> Exercise
Pick out every line in the data below that holds "histopathology".

Stored data entries
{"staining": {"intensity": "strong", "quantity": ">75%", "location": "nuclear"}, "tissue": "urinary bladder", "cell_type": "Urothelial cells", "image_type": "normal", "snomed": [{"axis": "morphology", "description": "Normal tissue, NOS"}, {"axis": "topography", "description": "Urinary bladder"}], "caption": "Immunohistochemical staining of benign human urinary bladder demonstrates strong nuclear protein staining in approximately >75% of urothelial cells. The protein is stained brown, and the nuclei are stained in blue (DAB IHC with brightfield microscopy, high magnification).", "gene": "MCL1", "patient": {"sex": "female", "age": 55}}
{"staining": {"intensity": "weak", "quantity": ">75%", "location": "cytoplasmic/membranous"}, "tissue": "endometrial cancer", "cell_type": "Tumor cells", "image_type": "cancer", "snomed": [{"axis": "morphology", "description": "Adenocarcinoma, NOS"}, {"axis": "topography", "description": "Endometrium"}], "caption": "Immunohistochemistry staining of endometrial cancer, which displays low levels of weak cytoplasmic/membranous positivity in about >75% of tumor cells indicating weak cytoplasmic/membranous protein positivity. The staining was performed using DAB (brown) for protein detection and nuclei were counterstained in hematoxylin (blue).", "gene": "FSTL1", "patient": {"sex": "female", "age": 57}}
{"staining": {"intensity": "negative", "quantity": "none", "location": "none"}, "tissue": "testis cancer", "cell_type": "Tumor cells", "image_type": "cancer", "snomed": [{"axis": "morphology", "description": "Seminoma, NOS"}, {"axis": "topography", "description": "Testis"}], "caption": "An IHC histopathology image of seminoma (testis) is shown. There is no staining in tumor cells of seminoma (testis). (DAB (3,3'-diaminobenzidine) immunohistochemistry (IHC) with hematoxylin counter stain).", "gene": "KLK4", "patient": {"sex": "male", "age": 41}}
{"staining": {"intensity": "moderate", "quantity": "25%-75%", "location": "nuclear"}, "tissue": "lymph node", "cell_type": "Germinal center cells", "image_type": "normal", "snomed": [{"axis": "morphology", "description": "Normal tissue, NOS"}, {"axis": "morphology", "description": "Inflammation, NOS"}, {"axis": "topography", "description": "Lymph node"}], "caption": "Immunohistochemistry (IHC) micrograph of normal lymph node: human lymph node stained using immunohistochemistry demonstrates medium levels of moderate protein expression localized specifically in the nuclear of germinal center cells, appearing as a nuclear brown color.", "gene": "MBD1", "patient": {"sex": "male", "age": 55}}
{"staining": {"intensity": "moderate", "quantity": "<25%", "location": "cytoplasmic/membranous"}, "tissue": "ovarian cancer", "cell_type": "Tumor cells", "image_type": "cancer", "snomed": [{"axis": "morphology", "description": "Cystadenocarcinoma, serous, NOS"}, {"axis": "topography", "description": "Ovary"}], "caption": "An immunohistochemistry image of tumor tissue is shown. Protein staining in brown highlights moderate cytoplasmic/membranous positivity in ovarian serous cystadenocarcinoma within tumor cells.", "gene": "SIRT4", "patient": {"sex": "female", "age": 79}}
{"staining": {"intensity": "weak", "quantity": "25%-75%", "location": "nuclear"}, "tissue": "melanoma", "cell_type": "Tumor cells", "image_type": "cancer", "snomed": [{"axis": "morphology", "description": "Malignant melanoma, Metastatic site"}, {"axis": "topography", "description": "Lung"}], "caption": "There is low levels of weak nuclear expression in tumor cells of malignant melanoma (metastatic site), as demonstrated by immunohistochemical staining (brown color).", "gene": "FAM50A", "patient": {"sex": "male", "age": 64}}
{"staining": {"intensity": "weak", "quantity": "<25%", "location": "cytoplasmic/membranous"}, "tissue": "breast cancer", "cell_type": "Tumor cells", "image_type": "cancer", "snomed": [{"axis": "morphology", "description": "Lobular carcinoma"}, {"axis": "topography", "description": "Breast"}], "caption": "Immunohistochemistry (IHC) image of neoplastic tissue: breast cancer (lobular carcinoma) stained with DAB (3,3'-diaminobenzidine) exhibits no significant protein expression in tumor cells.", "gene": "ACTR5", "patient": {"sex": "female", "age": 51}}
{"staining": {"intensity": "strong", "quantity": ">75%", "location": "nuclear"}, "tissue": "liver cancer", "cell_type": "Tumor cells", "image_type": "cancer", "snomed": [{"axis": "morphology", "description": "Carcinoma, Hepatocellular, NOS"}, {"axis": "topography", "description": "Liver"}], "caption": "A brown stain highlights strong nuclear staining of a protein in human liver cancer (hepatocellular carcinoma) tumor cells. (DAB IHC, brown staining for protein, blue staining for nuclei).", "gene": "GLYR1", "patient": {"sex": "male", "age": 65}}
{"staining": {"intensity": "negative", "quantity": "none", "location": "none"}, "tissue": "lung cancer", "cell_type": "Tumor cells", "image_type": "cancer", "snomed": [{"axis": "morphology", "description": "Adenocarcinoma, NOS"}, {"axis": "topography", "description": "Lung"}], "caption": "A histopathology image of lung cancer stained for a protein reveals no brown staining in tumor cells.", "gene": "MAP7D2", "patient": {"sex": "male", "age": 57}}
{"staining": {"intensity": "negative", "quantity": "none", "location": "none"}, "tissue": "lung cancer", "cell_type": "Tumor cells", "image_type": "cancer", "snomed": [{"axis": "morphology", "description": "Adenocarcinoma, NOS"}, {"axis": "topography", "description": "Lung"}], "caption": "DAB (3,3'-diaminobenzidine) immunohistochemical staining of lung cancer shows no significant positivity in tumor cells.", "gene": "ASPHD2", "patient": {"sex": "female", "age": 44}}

> Answer to this exercise
{"staining": {"intensity": "negative", "quantity": "none", "location": "none"}, "tissue": "testis cancer", "cell_type": "Tumor cells", "image_type": "cancer", "snomed": [{"axis": "morphology", "description": "Seminoma, NOS"}, {"axis": "topography", "description": "Testis"}], "caption": "An IHC histopathology image of seminoma (testis) is shown. There is no staining in tumor cells of seminoma (testis). (DAB (3,3'-diaminobenzidine) immunohistochemistry (IHC) with hematoxylin counter stain).", "gene": "KLK4", "patient": {"sex": "male", "age": 41}}
{"staining": {"intensity": "negative", "quantity": "none", "location": "none"}, "tissue": "lung cancer", "cell_type": "Tumor cells", "image_type": "cancer", "snomed": [{"axis": "morphology", "description": "Adenocarcinoma, NOS"}, {"axis": "topography", "description": "Lung"}], "caption": "A histopathology image of lung cancer stained for a protein reveals no brown staining in tumor cells.", "gene": "MAP7D2", "patient": {"sex": "male", "age": 57}}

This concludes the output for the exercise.